After Bishop Ford died in the Guangdong prison on February 21, 1952, (presumed date), Sister Paulita was freed and expelled from China. She went to Hong Kong for a short period and then returned to the Motherhouse for medical attention. The lack of food during her period of confinement required an emergency operation and treatment. After a long period of recovery, Sister worked in Promotion until 1954.
Sister Paulita, loved China and the Chinese, and after her recovery in 1954, she was assigned to Taiwan where many of the China missioners had migrated. When she had first gone to China, Sister had learned the Hakka language so she chose to go to the Miaoli Deanery for her ministry.
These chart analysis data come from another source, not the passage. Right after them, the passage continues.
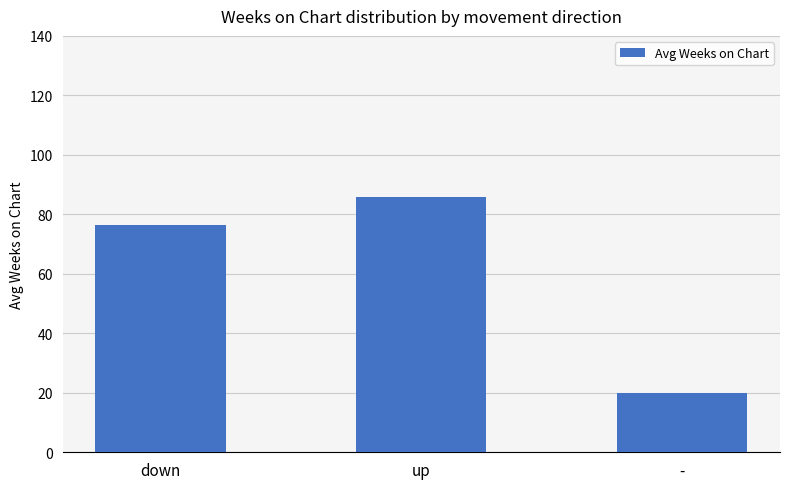

Are the bars horizontal?

No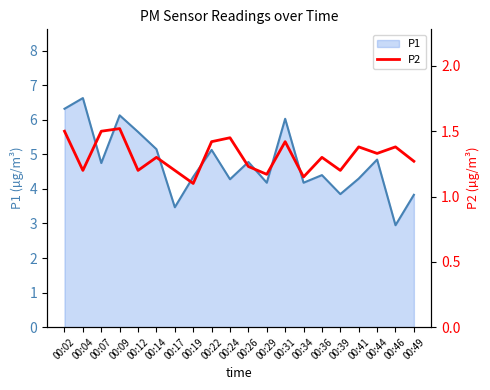

Reading left to right, what are all the values shown in this chart?

1.5	1.2	1.5	1.5	1.2	1.3	1.2	1.1	1.4	1.4	1.2	1.2	1.4	1.1	1.3	1.2	1.4	1.3	1.4	1.3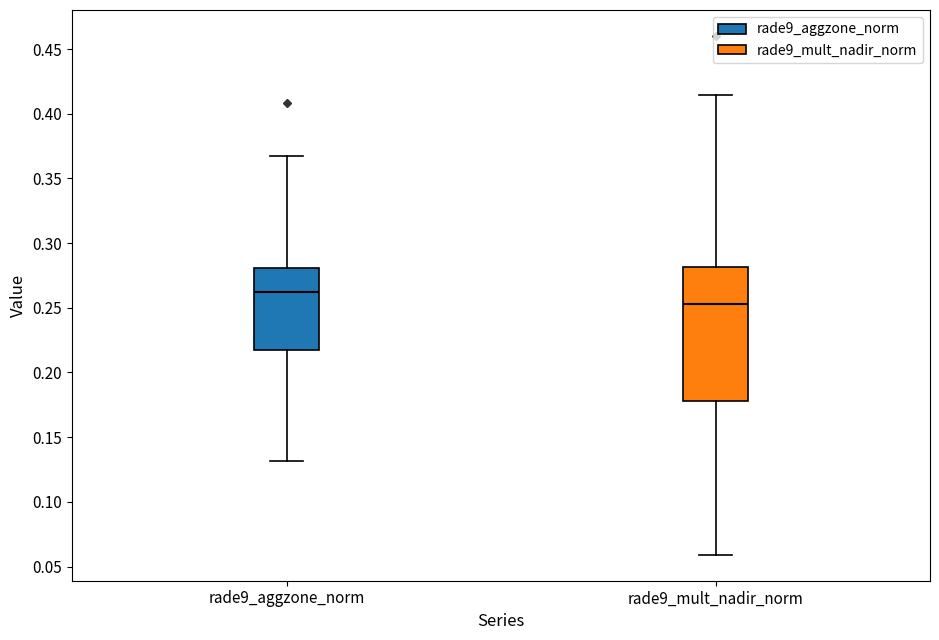

Reading left to right, read every box against the y-axis: the position of its median line, the range the box covers, and the ends of its whiskers. The values are not printed on the chart, so give them approximately, as read against the axis.

rade9_aggzone_norm: median 0.260, box 0.215 to 0.280, whiskers 0.130 to 0.365
rade9_mult_nadir_norm: median 0.255, box 0.180 to 0.280, whiskers 0.060 to 0.415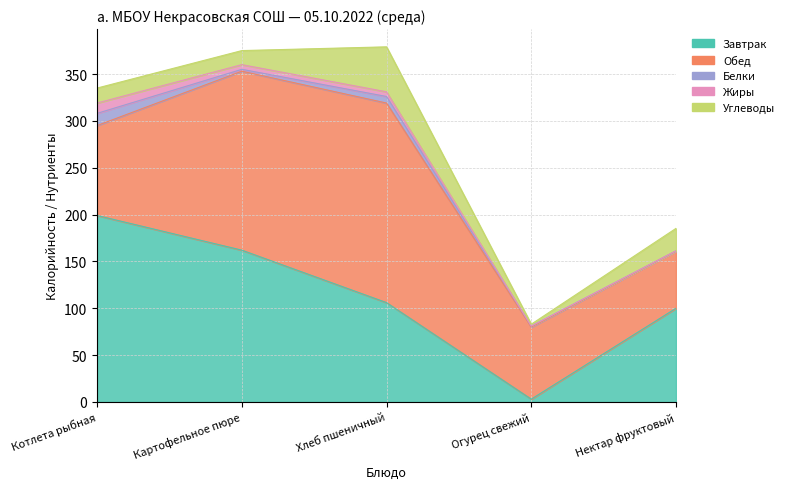

What is the label of the 2nd point from the right?

Огурец свежий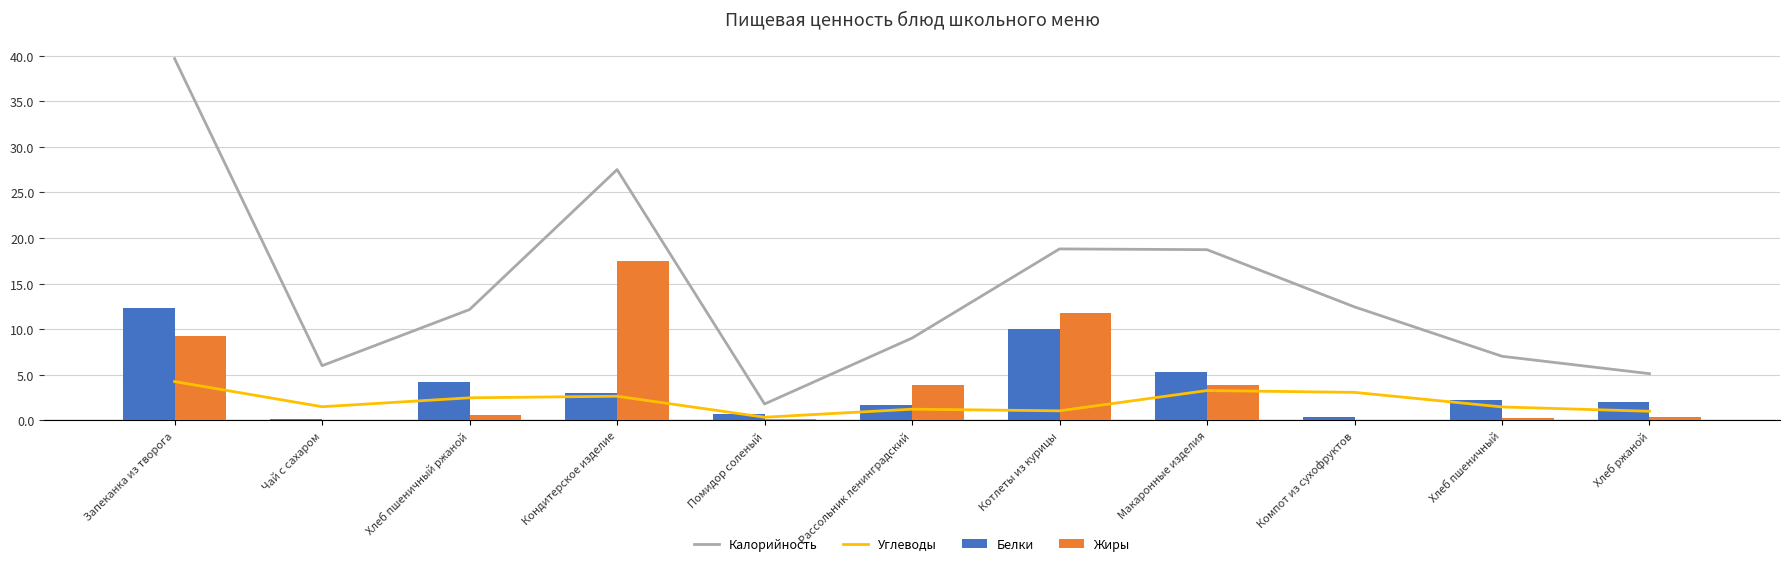

Rank the series at Помидор соленый from lowest to highest value.

Жиры, Углеводы, Белки, Калорийность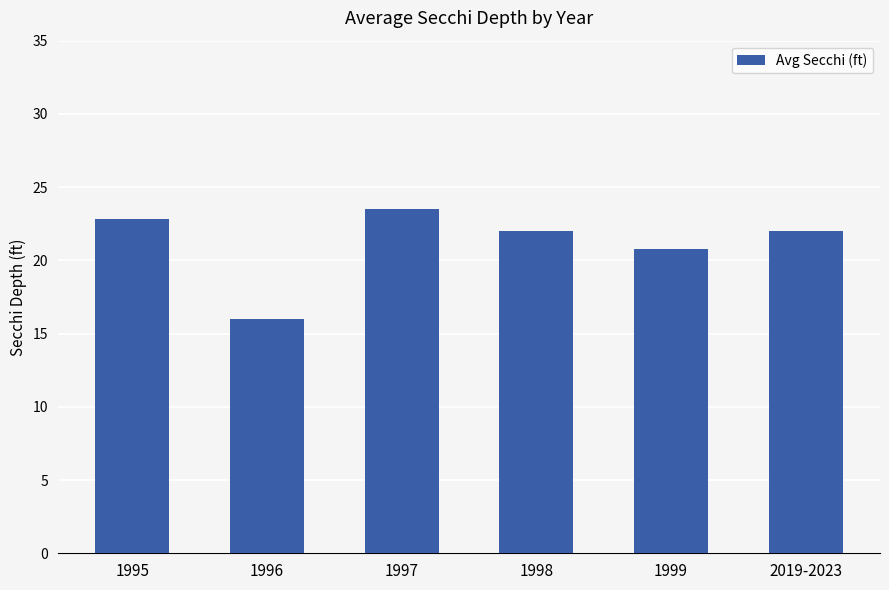

Reading left to right, list all the values displayed in this chart.

1995=22.8	1996=16.0	1997=23.5	1998=22.0	1999=20.8	2019-2023=22.0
Sister first served in Nan Chuang Parish, but lived with other Sisters in the Toufen Convent. This was no problem for Sister since she traveled back and forth every day on her motorcycle! Paulita worked for over 50 years with the Hakka and Aboriginal peoples in Taiwan. She was rewarded for this long and faithful service with a certificate of Permanent Residency making her a citizen of Taiwan.
From 1954 until 2004 Sr. Paulita lived and worked in Taiwan doing a variety of pastoral-catechetical works in a number of parishes in Toufen in Miaoli County, Fenglin in Hualien County and Tungshih in Taichung County. Among other skills, she was an artist with a keen eye for unique pieces of wood. Despite the fact that her right hand had been severely crushed in a laundry mangle while she was still a novice, over the years she carved beautiful wood crucifixes from interesting branches she collected on her many mission trips into the mountains of the Miaoli area.
In 1994, at the age of 80, Sr. Paulita returned to Maryknoll for a double knee replacement. She came back to Taiwan four months from the day she left and her greatest joy was that her surgeon and friend Dr. Seebacher said she could still ride her motorcycle!
All was not always serene in Taiwan. Sister relates how she survived a number of earthquakes like the one that claimed some 2,000 lives in September of 1999. She was at the epicenter of the quake in Tungshih. For three days the Sisters in Taiwan did not know if she had survived. When they finally made contact with her, she chose to remain for several weeks with the people in Tungshih, sleeping with them on the floor of the parish church – one of the few buildings in town that had remained unscathed.
These experiences never changed Paulita’s upbeat personality. She knew who she was and where she wanted to end up. In speaking of death with her English students one day, she said, “I know where I’m going and I know the way.”
Because of health concerns Sister Paulita returned to the Maryknoll Sisters Center at Maryknoll, NY in 2004. There she served the community in a variety of volunteer ministries until 2012 when she retired.
Her love for Bishop Francis Ford never wavered. At least three times during the last few years, the priests working for the canonization of Bishop Ford sought her advice. “Who was Bishop Ford for you?” they asked. “A loving Father,” she answered simply. “You worked for Bishop Ford for years,” they would say “Who was Bishop Ford as a person?” Her answers never faltered. “He is a saint,” she would respond to the interviewers. When asked why she would say this, her face would light up and she would answer, “He listened; he listened to us.”
We welcome today the members of Sr. Paulita’s family and our Maryknoll brother, Fr. Daniel Kim, who will celebrate this Eucharistic liturgy.